New Delhi: State-owned Oil and Natural Gas Corp (ONGC) is keen to acquire India’s third-biggest fuel retailer Hindustan Petroleum Corp Ltd (HPCL) in a Rs42,254 crore deal after finding Bharat Petroleum Corp Ltd (BPCL) too expensive to buy.
Following up on finance minister Arun Jaitley’s budget announcement of creating an integrated oil company, ONGC evaluated options of acquiring either HPCL or BPCL—the two downstream oil refining and fuel marketing companies. While acquiring either one of them made a lot of business sense, ONGC found the nation’s second-biggest fuel retailer, BPCL too expensive, people privy to the development said.
BPCL has a market cap of Rs1,01,738 crore and buying government’s 54.93% would along have entailed an outgo of Rs55,885 crore. So, ONGC is in favour of acquiring HPCL, which has a market cap of Rs54,797 crore and buying government’s entire 51.11% stake would entail an outgo of Rs28,006 crore. Another Rs14,000 crore or so would be required in case open offer has to be made.
The people said while initially the government was looking at creating an integrated oil company by merging an oil producer with a refiner, the idea was dropped for the fear of not repeating of the Air India-Indian Airlines merger. Similar differences in work culture and ethos prevail in upstream and downstream firms and so the exercise under consideration now is to only help government mop up resources and HPCL would become a mere subsidiary of ONGC. ONGC already has a refining subsidiary in Mangalore Refinery and Petrochemcials Ltd (MPRL).

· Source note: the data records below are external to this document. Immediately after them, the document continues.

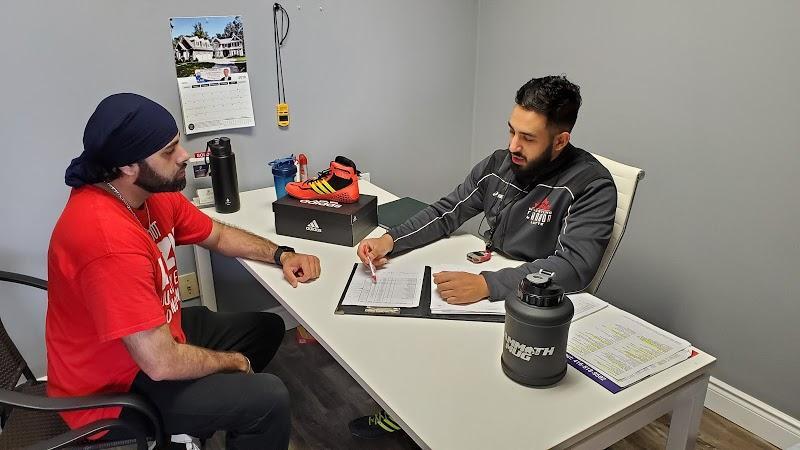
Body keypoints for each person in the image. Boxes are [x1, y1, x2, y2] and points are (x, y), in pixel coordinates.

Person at [47, 93, 321, 449]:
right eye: (168, 151)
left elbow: (218, 235)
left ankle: (206, 421)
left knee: (266, 330)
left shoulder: (150, 192)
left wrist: (281, 254)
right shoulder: (106, 240)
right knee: (268, 401)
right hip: (113, 393)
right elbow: (160, 364)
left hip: (154, 338)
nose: (184, 156)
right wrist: (233, 362)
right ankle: (216, 419)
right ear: (128, 166)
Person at [350, 75, 617, 438]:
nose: (513, 146)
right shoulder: (499, 164)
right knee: (411, 321)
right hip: (492, 278)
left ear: (560, 141)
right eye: (511, 131)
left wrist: (488, 285)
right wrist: (391, 239)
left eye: (527, 138)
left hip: (532, 307)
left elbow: (574, 267)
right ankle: (412, 414)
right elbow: (447, 211)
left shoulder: (592, 185)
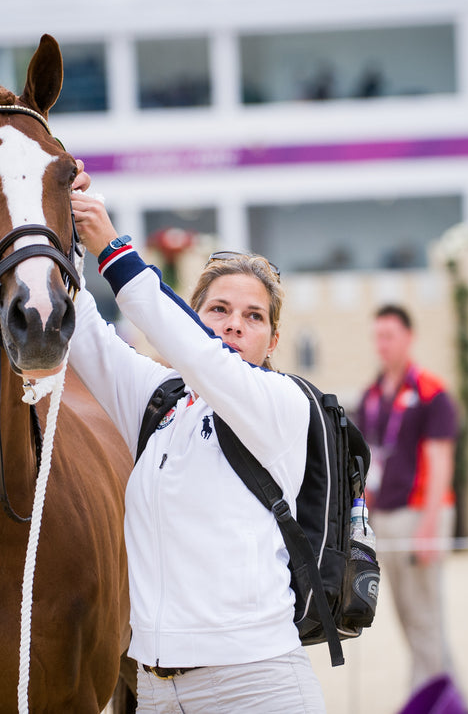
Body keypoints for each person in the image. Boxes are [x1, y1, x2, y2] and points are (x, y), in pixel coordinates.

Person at [68, 167, 326, 712]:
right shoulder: (163, 404)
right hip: (157, 690)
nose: (234, 324)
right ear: (196, 314)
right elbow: (86, 335)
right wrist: (61, 221)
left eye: (253, 316)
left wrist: (110, 245)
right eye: (218, 309)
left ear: (274, 339)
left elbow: (195, 351)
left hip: (256, 685)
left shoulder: (283, 404)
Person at [356, 304, 460, 695]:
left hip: (420, 514)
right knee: (406, 616)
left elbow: (440, 461)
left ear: (408, 338)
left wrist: (430, 526)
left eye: (389, 336)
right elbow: (366, 461)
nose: (381, 345)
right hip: (385, 516)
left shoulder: (431, 393)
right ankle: (446, 697)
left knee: (425, 616)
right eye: (376, 336)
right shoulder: (370, 394)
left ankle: (431, 696)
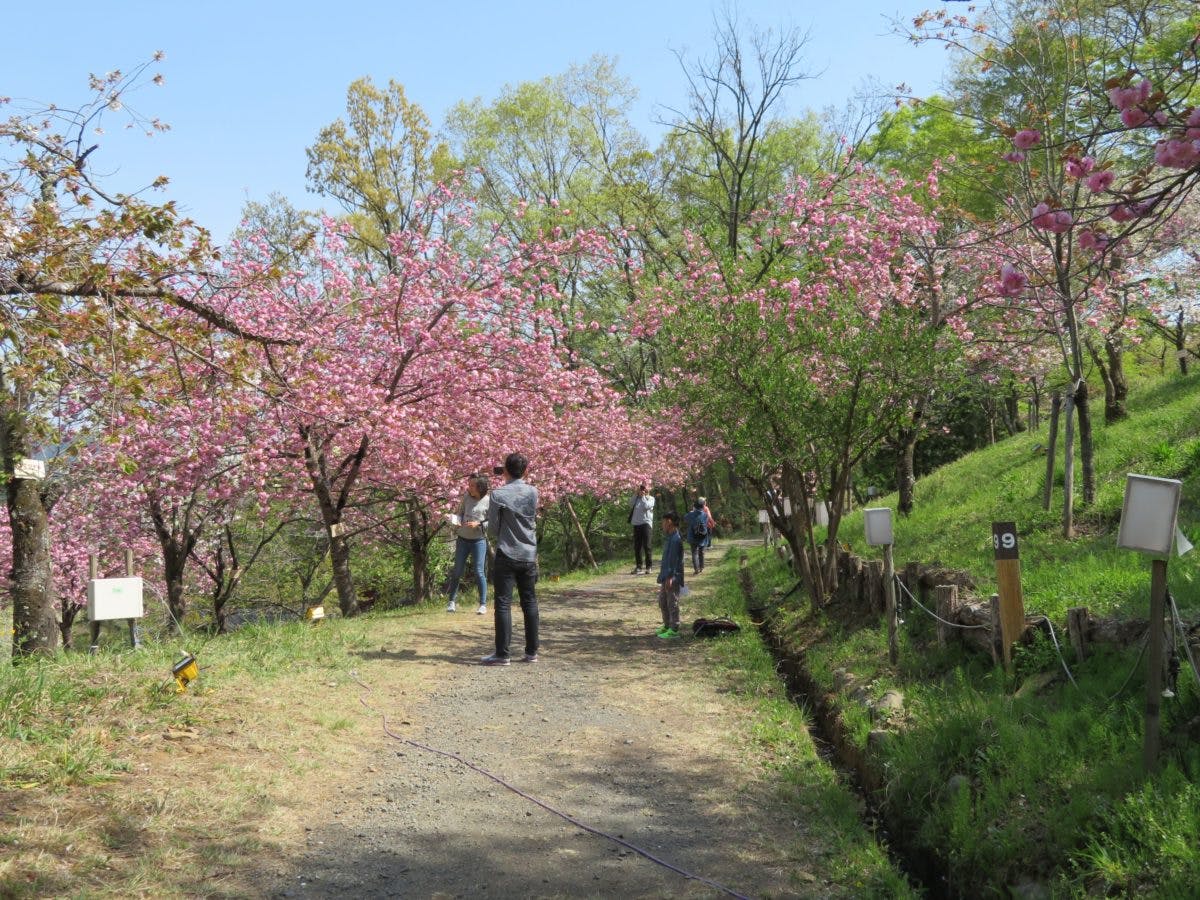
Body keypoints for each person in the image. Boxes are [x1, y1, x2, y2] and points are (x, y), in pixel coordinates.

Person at [482, 452, 539, 666]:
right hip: (528, 553)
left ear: (505, 470)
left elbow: (494, 528)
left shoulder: (498, 494)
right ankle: (532, 651)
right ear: (526, 471)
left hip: (507, 552)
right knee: (530, 602)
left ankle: (502, 654)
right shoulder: (533, 492)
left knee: (503, 603)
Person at [446, 473, 490, 615]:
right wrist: (454, 519)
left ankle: (482, 604)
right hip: (463, 539)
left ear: (480, 487)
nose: (469, 487)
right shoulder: (466, 497)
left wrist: (479, 524)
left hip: (478, 540)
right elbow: (460, 514)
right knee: (457, 570)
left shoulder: (488, 501)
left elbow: (493, 522)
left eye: (472, 485)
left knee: (479, 571)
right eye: (469, 484)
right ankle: (451, 602)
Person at [655, 512, 684, 638]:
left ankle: (674, 629)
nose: (662, 525)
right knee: (663, 601)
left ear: (669, 522)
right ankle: (667, 625)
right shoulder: (670, 538)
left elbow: (674, 561)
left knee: (672, 602)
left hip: (672, 577)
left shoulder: (676, 539)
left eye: (663, 522)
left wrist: (671, 577)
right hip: (665, 576)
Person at [628, 482, 655, 575]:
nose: (643, 490)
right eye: (642, 489)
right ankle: (639, 567)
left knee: (647, 546)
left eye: (645, 489)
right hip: (636, 524)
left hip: (646, 524)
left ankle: (649, 567)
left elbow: (646, 506)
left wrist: (643, 497)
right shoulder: (636, 498)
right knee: (637, 547)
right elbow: (630, 504)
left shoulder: (651, 499)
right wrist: (636, 494)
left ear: (649, 490)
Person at [684, 498, 712, 575]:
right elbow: (706, 522)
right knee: (701, 552)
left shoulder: (690, 514)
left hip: (692, 536)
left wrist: (691, 512)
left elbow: (685, 519)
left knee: (694, 553)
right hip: (702, 536)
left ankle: (696, 569)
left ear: (694, 507)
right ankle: (702, 567)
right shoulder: (705, 515)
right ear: (702, 507)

The people said an open offer to buy another 26% stake from other shareholders of HPCL would at current price cost ONGC another Rs14,247 crore. As per the Securities and Exchange Board of India’s (Sebi) takeover code, if a company acquires more than 25% in another listed company, it has to make an open offer to buy at least 26% more in the target firm.
Some reports have suggested that ONGC buying government stake in HPCL may not trigger an open-offer rule as the government’s holding is being transferred to another state-run firm and the ownership is not going to change. But the people said that way back in February 2002, state- owned Indian Oil Corp (IOC) had acquired government’s 33.58% stake in fuel retailer IBP Co Ltd for Rs1,153.68 crore and had to make an open offer for additional shares. Both IOC and IBP were government-owned companies.
The people said the oil ministry and ONGC may try and seek exemption from the open offer to keep the acquisition cost low. ONGC has cash reserve of Rs13,014 crore and to fund the government stake acquisition in HPCL it will have to borrow at least Rs18,000 crore, they said. If the open offer is made, additional borrowings would have to be done.
There are only six major companies in the oil sector—ONGC and Oil India Ltd being the oil producers, IOC, HPCL and BPCL in refinery business and GAIL in midstream gas transportation business. The rest such as ONGC Videsh, Chennai Petroleum Corp (CPCL), Numaligarh Refinery Ltd and MRPL are already subsidiaries of one of these six public-sector undertakings (PSUs). The people said the options were very limited and ONGC chose HPCL over BPCL.
HPCL will add 23.8 million tonnes of annual oil refining capacity to ONGC’s portfolio, making it the third-largest refiner in the country after IOC and Reliance Industries. ONGC already is majority owner of MRPL, which has a 15 million tonnes refinery.
The people said ONGC buying HPCL will require two sets of Cabinet approval—one where the government approves sale of its all or part of its 51.11% stake to ONGC, and the other for allowing ONGC to spend the money on stake buy.